__Trecho citado__:
:::::
Lenzi veio filmar aqui no Brasil com as bênçãos do também italiano Michele Massimo Tarantini (creditado como "diretor de arte" de BLACK DEMONS, sob seu tradicional pseudônimo "Michael E. Lemick"). Tarantini chegou ao Brasil nos anos 80 e rodou alguns engraçadíssimos filmes de baixo orçamento por aqui, mesclando mão-de-obra italiana e brasileira. Os mais populares são "Fêmeas em Fuga" e o meu favorito, "Perdidos no Vale dos Dinossauros".

No final desta década, já estabelecido no Rio, o esperto Tarantini começou a fazer o meio-de-campo para que outros colegas italianos viessem filmar no país. No caso de Lenzi, ele também foi um dos responsáveis pelo já citado "Caça ao Escorpião Dourado". Há um milhão de histórias e fofocas sobre as aventuras brasileiras de Tarantini, mas isso renderia um post à parte, então vamos parar por aqui.


BLACK DEMONS já começa sem perder tempo, com os créditos rolando sobre as tradicionais imagens de cartão-postal do Rio de Janeiro, e apresentando o nosso trio de "heróis" estrangeiros: Jessica (a norte-americana Sonia Curtis), Kevin (o inglês Keith Van Hoven) e Dick (o norte-americano Joe Balogh, também dirigido por Lenzi em "A Passageira", e que é um verdadeiro clone do Kevin Bacon!). Os dois primeiros são namorados, e o último é o irmão mimado da moça.
:::::
[Itens de um conjunto de dados]
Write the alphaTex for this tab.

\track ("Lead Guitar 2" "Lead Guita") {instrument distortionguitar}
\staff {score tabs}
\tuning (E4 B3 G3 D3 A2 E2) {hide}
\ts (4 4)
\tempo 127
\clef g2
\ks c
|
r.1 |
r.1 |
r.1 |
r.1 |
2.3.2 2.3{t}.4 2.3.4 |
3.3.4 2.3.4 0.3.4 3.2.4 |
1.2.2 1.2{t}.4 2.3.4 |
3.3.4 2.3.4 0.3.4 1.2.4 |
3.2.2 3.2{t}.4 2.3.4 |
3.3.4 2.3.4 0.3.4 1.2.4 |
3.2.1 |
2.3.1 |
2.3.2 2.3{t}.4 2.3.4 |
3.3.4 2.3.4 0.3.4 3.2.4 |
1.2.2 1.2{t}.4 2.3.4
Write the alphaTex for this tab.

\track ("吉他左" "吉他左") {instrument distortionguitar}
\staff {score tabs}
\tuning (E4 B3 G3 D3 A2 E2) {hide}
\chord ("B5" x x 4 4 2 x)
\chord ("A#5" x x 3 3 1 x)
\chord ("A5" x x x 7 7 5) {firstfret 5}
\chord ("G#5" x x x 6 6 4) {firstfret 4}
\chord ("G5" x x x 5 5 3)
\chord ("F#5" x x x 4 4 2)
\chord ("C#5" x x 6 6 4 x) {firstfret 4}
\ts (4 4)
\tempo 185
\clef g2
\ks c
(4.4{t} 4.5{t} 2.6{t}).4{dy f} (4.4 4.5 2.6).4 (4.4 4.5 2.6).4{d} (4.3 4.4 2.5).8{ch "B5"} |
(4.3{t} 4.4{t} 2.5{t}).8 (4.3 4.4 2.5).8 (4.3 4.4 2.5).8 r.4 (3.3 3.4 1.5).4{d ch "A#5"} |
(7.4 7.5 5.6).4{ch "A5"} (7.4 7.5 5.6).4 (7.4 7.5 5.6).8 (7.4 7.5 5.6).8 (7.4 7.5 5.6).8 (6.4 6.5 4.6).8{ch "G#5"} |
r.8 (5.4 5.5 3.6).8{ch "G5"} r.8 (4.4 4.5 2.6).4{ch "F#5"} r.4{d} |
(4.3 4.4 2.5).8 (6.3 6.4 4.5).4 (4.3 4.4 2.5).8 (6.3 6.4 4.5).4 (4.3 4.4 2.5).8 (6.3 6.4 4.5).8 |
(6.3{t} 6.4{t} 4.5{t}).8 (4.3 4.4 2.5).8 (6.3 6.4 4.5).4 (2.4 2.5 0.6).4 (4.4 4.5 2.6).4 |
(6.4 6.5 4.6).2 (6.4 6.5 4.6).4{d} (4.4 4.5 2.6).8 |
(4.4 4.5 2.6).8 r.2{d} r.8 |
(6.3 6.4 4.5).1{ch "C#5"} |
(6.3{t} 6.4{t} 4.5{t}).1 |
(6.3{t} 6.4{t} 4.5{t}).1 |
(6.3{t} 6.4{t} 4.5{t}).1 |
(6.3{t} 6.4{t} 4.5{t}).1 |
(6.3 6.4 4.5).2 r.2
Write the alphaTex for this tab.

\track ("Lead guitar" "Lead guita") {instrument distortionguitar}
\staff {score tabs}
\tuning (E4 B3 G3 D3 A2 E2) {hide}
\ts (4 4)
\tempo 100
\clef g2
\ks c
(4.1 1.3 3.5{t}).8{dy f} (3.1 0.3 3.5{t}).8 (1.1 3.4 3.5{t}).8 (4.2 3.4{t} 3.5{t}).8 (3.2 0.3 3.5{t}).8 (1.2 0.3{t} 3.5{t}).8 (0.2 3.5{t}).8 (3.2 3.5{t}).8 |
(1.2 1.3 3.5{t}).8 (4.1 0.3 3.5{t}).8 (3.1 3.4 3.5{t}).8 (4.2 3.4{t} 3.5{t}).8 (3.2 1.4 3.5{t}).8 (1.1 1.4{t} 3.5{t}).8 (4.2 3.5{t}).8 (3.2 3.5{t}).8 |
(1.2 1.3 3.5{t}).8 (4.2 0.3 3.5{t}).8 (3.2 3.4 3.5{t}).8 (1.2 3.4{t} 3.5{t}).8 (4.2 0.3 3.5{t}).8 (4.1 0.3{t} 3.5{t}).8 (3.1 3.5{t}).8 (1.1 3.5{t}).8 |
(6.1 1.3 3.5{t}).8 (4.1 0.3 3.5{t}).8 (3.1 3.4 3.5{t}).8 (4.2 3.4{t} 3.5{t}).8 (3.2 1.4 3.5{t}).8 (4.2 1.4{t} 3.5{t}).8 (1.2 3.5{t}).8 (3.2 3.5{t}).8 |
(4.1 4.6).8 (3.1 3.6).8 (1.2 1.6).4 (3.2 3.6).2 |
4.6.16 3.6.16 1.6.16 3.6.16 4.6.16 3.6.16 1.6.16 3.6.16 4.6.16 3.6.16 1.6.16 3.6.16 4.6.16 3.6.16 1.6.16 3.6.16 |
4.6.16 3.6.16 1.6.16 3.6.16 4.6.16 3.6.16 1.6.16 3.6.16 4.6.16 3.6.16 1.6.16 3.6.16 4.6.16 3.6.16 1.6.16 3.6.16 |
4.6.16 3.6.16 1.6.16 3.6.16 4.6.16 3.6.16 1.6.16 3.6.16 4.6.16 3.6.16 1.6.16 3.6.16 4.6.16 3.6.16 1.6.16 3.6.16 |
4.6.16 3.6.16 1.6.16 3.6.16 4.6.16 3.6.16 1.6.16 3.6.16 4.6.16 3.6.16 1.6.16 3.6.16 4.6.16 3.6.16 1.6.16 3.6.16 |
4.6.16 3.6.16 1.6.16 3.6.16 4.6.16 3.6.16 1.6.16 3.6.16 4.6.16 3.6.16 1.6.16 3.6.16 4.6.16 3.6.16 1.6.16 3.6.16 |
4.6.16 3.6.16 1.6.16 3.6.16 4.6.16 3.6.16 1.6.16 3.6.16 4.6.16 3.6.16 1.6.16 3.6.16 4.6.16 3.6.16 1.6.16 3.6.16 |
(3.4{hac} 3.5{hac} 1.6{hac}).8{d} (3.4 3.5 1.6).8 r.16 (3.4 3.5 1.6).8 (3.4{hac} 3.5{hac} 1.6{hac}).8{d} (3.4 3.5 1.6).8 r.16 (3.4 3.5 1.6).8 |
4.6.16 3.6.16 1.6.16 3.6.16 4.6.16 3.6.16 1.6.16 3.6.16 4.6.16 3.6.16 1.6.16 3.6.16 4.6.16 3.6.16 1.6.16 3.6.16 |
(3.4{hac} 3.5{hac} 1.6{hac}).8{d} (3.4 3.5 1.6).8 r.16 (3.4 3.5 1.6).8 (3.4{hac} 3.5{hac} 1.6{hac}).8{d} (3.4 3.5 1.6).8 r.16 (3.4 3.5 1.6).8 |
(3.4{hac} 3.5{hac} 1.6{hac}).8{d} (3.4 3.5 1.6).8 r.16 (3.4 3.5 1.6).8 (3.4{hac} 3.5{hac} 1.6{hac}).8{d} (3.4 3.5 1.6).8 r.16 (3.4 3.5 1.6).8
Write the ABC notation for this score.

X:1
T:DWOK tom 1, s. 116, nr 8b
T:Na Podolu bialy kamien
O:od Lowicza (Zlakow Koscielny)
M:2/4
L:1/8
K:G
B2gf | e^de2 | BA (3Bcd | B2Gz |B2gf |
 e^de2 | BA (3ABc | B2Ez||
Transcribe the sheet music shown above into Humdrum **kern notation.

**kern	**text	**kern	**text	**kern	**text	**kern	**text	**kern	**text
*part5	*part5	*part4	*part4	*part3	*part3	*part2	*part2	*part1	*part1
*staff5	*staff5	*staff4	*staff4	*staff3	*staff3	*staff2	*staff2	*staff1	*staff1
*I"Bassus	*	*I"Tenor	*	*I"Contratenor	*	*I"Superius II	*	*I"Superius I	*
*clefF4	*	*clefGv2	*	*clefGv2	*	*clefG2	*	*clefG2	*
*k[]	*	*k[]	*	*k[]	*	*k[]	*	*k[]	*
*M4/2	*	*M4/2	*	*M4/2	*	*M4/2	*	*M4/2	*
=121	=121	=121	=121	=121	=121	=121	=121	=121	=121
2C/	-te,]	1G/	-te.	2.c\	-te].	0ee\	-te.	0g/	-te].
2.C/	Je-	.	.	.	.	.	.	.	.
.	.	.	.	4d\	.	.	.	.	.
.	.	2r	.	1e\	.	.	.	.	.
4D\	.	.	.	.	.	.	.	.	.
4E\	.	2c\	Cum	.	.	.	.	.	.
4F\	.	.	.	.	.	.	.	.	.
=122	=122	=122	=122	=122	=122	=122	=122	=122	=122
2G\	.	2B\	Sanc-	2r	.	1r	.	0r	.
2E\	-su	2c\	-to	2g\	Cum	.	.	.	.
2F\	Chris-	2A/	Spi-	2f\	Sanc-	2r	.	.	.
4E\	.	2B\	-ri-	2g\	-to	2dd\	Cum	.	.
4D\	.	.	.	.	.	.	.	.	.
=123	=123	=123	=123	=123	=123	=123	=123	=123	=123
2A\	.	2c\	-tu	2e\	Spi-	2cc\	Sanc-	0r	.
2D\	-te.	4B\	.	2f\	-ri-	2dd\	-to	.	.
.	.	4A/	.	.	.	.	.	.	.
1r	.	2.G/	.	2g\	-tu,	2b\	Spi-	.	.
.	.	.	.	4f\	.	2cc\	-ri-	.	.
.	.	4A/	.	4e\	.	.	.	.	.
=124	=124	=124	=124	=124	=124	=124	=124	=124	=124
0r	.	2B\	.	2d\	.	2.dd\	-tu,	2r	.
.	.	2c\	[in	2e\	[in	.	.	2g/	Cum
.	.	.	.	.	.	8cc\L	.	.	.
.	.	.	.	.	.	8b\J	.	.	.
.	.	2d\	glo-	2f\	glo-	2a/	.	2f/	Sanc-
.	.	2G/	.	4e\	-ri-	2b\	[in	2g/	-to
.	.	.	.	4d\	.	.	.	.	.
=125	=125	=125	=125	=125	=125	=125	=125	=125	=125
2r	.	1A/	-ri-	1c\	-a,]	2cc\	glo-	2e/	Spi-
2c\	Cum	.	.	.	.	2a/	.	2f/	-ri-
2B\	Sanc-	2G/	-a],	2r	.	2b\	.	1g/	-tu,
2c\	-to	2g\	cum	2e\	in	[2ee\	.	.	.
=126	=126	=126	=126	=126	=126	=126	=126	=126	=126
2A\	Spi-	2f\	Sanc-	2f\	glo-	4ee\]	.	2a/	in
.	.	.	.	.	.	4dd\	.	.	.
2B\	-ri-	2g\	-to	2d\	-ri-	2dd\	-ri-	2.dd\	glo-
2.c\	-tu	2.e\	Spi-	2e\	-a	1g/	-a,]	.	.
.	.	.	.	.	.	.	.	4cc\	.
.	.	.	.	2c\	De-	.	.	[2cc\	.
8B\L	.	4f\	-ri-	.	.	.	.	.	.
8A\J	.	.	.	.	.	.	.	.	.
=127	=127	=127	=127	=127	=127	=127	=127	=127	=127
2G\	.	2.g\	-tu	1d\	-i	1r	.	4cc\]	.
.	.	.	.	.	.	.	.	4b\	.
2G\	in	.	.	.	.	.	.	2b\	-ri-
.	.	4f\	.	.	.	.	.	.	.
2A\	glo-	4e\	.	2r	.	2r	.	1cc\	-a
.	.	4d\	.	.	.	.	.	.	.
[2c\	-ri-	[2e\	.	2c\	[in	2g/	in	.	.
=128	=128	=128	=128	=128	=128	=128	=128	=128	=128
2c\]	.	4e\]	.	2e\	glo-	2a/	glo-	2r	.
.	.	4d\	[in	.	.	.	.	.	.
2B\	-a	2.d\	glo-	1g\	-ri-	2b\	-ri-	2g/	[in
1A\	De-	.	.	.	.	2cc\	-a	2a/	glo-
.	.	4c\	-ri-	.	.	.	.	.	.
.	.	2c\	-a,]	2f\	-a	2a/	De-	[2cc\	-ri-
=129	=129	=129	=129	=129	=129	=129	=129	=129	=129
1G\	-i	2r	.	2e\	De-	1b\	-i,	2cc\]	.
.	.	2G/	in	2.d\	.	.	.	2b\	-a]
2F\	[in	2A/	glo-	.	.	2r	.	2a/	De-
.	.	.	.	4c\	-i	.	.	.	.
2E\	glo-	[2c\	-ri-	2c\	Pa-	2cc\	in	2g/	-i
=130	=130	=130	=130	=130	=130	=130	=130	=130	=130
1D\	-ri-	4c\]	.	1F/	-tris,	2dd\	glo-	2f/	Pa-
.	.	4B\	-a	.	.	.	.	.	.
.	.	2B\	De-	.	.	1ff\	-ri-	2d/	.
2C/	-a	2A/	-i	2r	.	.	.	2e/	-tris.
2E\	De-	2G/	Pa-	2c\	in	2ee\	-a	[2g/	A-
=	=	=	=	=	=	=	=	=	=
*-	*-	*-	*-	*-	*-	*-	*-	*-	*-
:::::
__Trabalho proposto__:
A. Edite o trecho citado começando em "No final desta" e terminando em "mimado da moça.", trocando "Tarantini" por "Michele Massimo Tarantini".
B. Responda, com base no trecho citado:
(i) Sob qual pseudônimo Tarantini foi creditado em BLACK DEMONS?
(ii) Em que cidade Tarantini já estava estabelecido no final daquela década?
(iii) Qual ator interpreta Kevin?
Os registros constituem material independente do trecho citado.

__Respostas do exercício__:
A.
No final desta década, já estabelecido no Rio, o esperto Michele Massimo Tarantini começou a fazer o meio-de-campo para que outros colegas italianos viessem filmar no país. No caso de Lenzi, ele também foi um dos responsáveis pelo já citado "Caça ao Escorpião Dourado". Há um milhão de histórias e fofocas sobre as aventuras brasileiras de Michele Massimo Tarantini, mas isso renderia um post à parte, então vamos parar por aqui.


BLACK DEMONS já começa sem perder tempo, com os créditos rolando sobre as tradicionais imagens de cartão-postal do Rio de Janeiro, e apresentando o nosso trio de "heróis" estrangeiros: Jessica (a norte-americana Sonia Curtis), Kevin (o inglês Keith Van Hoven) e Dick (o norte-americano Joe Balogh, também dirigido por Lenzi em "A Passageira", e que é um verdadeiro clone do Kevin Bacon!). Os dois primeiros são namorados, e o último é o irmão mimado da moça.

B.
(i) "Michael E. Lemick".
(ii) No Rio.
(iii) O inglês Keith Van Hoven.